Text under study —
A girl looks back at the father she only partly knew

Dan Webster

Above: Frankie Corio and Paul Mescal star in the film "Aftersun." (Photo/A24)

Movie review: "Aftersun," written and directed by Charlotte Wells, starring Frankie Corio and Paul Mescal. Screening at the Magic Lantern Theatre.

Many, if not most, children are natural-born narcissists. They may be kind, they may have empathy for others, they may wonder now and then how other people – especially their family members – experience life. But even then, their basic instincts are essentially self-regarding.

Not that we adults are any different. It’s just that children are still figuring out what existence actually is. And to their way of thinking, it’s mostly about them.

Sophie, the 11-year-old girl at the heart of Scottish writer-director Charlotte Wells’ film “Aftersun,” is in many ways a typical pre-teen. On holiday at a resort in Turkey with her father, Calum, she spends her days mostly with him, their casual intimacy marked by the authenticity any parent – or child for that matter – can identify with: They joke, they laugh, they make fun of each other, they get irritated with each other.

And in moments of quiet intimacy, they show that they care for one other in that tender way special to fathers and daughters, their relationship marked by the closeness that comes with the purest kind of love.

But, too, Sophie (played by Frankie Corio) is on the cusp of her teen years. And as such, she is curious about the next steps she’ll be taking – steps that will propel her toward maturity and, in turn, independence. Which is why she longs to be part of the resort social scene enjoyed by a group of teenagers, some of whom adopt her almost as a kind of mascot.

Always, though, she is conscious of her father. And as “Aftersun” progresses, we gradually learn that Calum (played by Paul Mescal) has issues. The title “Aftersun,” in fact, refers to the kind of products – Aloe Vera, say – that sunbathers use to protect their skin. Which, to a pair of pale Scots in sunny Turkey, is a necessity.

But for Wells, the title serves a dual purpose. Interspersed with scenes of father and daughter swimming, snorkeling, playing pool and engaging in the range of activities a resort typically offers, Well gives us brief scenes of Sophie as an adult (played by Celia Rowlson-Hall), wrestling with images of her father – as if she is struggling to recall not just the moments they spent together but to understand just who the man her father actually was.

Aftersun for her adult self is less protection for her skin as a metaphor for her efforts to recall, and in the process repair, her own unresolved issues.

We’ve seen all this before, movies about children and parents caught in that most classic of relationships, one that almost always necessitates a sense of loss. Children don’t stay children forever, which, too, is the natural order of things. Often in movies the impending nature of that loss is captured in teen rebellion set against parental resistance.

Wells is less interested in the pain of what’s likely to come than in documenting both its foreshadowing and Sophie’s later-life unrest. The closeness that Calum and Sophie exhibit can’t last, and Wells portends that coming disruption in a couple of scenes, both of which involve money. One in particular sees Sophie confronting her father about an obvious lie, which begs the question of who, at that moment, is the adult and who the child.

That, though, is one of the only moments in “Aftersun” that comes close to explaining things. For nearly the whole film, amid numerous visuals that are almost surrealistic – more than a few recorded by Frankie on a video camera – Wells is concerned more with showing us what is happening than offering any actual exposition.

Just as we see Sophie’s yearning, we see Calum – who is barely 20 years older than his daughter – expressing some inner conflict that maybe even he doesn’t understand. Wells visualizes his struggle in one scene in which he lusts after a carpet he clearly can’t afford, and in another in which he walks with purpose into a night-time sea.

But perhaps the most affecting scene in the film involves Calum standing on a hotel balcony, his back to us, smoking a cigarette and moving to music only he can hear, while Wells’ camera rests on Sophie’s napping figure, the only sound coming from her soft breathing.

In that moment the two are both together and apart, with the distance between them to grow only further as the years slowly pass them by.

An edited version of this review was broadcast previously on Spokane Public Radio.

Description of the task —
Edit the part of the film review starting at "Not that we" and ending at "mostly about them." so that "adults" becomes "grown-ups".

Data section —
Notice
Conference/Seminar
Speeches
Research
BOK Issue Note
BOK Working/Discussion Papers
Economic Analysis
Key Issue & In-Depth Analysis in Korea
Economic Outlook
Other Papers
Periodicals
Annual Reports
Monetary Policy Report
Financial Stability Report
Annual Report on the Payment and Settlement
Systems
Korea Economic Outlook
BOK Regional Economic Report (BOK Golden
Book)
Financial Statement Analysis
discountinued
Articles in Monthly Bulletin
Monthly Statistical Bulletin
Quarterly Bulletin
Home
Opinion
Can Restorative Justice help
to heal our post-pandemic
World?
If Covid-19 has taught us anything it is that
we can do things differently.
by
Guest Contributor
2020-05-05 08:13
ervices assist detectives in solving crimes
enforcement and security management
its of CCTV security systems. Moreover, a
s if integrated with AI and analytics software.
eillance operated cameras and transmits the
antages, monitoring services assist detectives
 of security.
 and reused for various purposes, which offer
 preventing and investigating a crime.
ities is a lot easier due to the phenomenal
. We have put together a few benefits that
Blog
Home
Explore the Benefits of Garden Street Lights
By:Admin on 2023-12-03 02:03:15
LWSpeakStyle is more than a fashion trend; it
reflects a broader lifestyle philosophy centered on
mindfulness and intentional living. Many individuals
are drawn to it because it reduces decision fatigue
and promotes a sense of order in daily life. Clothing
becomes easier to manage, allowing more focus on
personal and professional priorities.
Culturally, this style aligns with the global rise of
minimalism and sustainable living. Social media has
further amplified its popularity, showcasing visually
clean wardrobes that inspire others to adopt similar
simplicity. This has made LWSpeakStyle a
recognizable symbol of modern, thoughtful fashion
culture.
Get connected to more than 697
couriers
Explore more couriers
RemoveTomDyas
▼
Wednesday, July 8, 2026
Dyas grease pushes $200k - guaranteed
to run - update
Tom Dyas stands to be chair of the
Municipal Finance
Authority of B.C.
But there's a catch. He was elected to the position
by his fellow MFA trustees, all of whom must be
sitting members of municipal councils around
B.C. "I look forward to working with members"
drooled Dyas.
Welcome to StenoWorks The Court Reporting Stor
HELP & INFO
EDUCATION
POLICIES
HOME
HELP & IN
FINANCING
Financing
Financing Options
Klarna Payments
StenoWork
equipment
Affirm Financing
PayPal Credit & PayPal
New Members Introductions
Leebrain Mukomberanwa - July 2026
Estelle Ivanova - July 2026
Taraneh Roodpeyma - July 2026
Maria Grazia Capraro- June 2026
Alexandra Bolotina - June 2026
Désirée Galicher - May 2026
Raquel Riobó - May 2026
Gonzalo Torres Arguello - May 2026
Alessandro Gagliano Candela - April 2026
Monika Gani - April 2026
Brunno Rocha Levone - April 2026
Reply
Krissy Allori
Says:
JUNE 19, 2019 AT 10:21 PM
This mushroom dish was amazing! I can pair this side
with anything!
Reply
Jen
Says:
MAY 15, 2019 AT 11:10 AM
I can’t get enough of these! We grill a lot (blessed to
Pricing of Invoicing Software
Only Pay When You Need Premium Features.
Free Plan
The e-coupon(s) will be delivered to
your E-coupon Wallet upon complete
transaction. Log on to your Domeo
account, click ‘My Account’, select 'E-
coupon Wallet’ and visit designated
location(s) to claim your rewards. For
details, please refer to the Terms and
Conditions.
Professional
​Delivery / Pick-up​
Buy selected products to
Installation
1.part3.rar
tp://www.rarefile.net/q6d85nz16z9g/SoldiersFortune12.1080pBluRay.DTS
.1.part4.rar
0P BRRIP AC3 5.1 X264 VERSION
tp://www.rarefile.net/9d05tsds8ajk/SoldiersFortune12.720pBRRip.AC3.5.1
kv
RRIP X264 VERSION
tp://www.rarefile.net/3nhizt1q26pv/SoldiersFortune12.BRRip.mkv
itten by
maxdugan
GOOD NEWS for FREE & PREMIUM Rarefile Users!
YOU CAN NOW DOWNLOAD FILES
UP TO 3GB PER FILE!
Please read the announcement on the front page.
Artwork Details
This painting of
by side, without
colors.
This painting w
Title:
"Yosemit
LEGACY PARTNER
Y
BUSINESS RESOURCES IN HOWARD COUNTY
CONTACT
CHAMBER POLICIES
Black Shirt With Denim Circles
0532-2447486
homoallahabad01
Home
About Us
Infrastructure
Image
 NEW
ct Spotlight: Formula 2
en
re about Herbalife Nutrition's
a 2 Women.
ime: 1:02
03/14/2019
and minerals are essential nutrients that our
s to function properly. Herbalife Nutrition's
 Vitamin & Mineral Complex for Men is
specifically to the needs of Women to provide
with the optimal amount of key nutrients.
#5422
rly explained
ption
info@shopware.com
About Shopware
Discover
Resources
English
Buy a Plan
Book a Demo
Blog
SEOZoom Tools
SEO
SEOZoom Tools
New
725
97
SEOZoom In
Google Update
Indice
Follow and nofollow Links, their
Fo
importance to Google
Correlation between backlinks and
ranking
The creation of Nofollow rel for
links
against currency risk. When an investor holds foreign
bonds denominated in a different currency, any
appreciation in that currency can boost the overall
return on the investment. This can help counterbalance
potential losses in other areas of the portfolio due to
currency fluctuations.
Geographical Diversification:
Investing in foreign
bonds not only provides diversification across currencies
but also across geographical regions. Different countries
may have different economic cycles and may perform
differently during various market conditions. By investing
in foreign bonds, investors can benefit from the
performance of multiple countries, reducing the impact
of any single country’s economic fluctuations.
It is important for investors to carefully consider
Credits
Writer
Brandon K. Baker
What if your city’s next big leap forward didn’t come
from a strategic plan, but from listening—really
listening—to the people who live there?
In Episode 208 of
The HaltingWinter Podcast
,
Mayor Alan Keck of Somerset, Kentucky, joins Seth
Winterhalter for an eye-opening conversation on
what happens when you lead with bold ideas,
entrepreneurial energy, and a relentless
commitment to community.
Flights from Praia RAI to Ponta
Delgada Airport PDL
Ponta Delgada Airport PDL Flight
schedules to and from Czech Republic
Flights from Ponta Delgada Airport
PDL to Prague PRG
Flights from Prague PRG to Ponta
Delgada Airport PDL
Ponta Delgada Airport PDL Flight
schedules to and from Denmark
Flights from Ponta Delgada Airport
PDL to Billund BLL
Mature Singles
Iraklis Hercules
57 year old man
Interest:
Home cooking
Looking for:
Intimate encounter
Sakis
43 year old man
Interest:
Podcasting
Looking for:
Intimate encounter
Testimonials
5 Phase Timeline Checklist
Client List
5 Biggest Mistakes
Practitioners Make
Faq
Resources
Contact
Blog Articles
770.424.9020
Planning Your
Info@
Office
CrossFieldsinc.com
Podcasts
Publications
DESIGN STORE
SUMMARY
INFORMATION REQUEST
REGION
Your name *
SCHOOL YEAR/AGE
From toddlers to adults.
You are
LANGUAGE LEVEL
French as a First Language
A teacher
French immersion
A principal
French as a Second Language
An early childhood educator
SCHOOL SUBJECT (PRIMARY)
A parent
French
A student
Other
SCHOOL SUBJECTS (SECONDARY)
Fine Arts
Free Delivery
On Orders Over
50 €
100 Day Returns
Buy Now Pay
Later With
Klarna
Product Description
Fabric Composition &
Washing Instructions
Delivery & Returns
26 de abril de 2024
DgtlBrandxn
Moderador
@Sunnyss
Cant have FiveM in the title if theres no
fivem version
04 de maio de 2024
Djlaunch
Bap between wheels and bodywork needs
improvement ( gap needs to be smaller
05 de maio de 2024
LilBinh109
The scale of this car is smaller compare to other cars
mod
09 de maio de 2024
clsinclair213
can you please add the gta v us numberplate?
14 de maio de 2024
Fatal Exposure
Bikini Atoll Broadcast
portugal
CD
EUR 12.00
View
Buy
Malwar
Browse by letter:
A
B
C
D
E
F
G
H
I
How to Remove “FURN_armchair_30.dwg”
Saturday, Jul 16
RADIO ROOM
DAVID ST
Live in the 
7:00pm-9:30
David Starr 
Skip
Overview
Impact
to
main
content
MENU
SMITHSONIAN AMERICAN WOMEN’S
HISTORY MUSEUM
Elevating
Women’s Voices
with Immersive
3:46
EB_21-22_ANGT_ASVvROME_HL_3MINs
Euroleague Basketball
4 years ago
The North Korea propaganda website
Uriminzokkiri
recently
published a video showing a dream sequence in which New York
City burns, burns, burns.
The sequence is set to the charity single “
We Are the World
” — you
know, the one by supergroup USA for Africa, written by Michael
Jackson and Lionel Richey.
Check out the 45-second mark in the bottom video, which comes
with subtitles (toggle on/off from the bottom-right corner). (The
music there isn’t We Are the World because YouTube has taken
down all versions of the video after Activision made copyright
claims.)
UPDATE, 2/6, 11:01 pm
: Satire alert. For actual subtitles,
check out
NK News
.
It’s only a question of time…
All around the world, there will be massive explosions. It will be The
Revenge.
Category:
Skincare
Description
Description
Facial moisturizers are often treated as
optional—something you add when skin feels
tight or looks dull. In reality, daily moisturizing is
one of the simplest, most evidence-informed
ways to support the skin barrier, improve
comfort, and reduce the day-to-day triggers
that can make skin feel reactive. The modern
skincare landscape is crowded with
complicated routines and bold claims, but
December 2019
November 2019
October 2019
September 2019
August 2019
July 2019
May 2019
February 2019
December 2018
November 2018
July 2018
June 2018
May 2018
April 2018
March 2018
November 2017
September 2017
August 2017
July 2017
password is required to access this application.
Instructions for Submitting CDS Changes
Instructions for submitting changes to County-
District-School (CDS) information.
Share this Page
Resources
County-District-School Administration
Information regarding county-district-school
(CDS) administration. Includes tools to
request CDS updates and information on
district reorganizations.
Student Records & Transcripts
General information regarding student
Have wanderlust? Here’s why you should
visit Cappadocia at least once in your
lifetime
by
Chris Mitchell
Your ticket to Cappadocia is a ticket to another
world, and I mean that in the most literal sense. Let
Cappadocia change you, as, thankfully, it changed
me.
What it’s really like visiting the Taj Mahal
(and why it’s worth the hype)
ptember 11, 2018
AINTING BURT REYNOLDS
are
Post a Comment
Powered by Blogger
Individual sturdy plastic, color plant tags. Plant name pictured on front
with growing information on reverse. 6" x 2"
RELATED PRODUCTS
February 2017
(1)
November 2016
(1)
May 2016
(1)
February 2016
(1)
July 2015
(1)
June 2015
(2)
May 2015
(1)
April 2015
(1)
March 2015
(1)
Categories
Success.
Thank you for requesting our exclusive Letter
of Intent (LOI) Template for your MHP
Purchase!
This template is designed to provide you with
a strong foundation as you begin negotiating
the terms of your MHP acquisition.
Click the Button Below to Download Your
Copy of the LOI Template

Reply to the task —
Not that we grown-ups are any different. It’s just that children are still figuring out what existence actually is. And to their way of thinking, it’s mostly about them.